Interpreting Estimated Coefficients

We interpret an estimated coefficient for a numerical predictor in a multiple linear regression model as the expected change in the response variable for a one-unit increase in the predictor, holding all other predictors fixed. In this case:

We expect pf_score to decrease by 0.338 for each additional one-unit in pf_media_control, holding all other predictors fixed.
We expect pf_score to increase by 0.358 for each additional one-unit in pf_security_safety, holding all other predictors fixed.

We interpret an estimated coefficient for an indicator variable in a multiple linear regression model as the expected difference in the response variable between the indicated category and the reference category, holding all other predictors fixed. In this case:

We expect pf_score to be 1.427 lower for pf_women_restrict=severe compared to pf_women_restrict=none, holding all other predictors fixed.
We expect pf_score to be 0.434 lower for pf_women_restrict=some compared to pf_women_restrict=none, holding all other predictors fixed.
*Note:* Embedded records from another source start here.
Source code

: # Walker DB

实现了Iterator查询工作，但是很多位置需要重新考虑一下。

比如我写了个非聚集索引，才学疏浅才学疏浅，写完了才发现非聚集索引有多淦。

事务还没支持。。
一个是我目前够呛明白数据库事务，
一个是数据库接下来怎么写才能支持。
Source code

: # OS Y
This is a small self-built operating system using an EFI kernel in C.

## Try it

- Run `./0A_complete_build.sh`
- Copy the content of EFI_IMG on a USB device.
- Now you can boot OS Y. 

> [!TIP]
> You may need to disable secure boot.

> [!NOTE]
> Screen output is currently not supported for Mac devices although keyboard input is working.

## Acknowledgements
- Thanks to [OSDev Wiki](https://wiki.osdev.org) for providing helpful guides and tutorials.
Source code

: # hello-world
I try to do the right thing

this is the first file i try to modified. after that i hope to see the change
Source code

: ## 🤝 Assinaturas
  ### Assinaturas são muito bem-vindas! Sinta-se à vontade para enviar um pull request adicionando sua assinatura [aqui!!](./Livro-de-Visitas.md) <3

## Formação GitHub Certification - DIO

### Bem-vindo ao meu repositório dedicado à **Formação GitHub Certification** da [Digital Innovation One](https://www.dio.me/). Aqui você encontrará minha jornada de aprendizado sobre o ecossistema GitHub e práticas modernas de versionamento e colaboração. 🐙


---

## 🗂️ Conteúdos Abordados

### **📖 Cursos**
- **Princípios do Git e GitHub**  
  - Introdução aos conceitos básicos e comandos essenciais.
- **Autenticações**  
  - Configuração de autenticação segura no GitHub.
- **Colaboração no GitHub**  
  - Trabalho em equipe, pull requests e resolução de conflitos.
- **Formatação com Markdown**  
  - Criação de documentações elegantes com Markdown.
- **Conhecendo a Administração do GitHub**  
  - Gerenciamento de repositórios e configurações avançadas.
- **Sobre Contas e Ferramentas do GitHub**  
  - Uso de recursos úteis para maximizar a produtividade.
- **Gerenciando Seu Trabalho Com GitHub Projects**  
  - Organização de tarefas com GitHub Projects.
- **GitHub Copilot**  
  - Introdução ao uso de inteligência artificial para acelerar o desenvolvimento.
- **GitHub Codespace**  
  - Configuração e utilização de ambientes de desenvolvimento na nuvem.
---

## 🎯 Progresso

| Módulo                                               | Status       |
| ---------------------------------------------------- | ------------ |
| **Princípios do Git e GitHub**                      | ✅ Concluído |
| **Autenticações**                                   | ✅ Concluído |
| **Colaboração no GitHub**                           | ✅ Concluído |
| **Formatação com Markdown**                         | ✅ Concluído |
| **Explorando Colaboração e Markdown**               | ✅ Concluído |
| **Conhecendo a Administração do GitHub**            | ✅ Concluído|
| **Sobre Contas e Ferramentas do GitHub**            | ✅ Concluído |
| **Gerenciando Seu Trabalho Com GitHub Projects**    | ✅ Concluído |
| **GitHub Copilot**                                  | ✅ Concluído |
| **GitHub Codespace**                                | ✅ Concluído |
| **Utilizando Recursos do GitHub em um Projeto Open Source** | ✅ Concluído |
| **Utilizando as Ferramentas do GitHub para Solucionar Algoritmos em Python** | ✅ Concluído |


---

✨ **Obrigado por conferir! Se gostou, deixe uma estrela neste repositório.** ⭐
The estimated intercept represents the expected response variable when all the predictor variables are 0. For this interpretation to be valid, the concept of “all the predictor variables being 0” has to be meaningful and there has to be some data with all the predictor variables at or close to 0. This rarely happens in practice and is not the case in this example.

Explained Variation

The coefficient of variation or R² measures the percentage of the variation in the response variable (y) that has been accounted for by the linear model.

jamovi - model fit - human freedom index mlr — **Figure 2**: Model fit measures for Human Freedom Index data

In this case, 89.4% of the variation in personal freedom scores has been accounted for by this multiple linear regression model.

Assumption Checks

In the linear regression analysis, open the “Assumption Checks” sub-menu and check “Q–Q plot of residuals” and “Residual plots.”

Linearity: There is a slight nonlinear pattern in the “Residuals vs Fitted” plot (Fig. 3), which indicates it may not be reasonable to assume linearity. The next step might be to consider a more complex model with additional predictor variables. (We’ll save that for another course!)

Figure 3: Scatterplot of residuals vs. fitted for Human Freedom Index data
Nearly normal residuals: The majority of the points (Fig. 4) lie close to the diagonal line in the normal probability plot with no extreme outliers, which indicates that the nearly normal residuals condition is not violated.

Figure 4: Normal probability plot for Human Freedom Index data
Constant variability: The variability of the residuals in the “Residuals vs Fitted” plot (Fig. 3) appear reasonably constant across the plot, which indicates that the constant variability condition is not violated.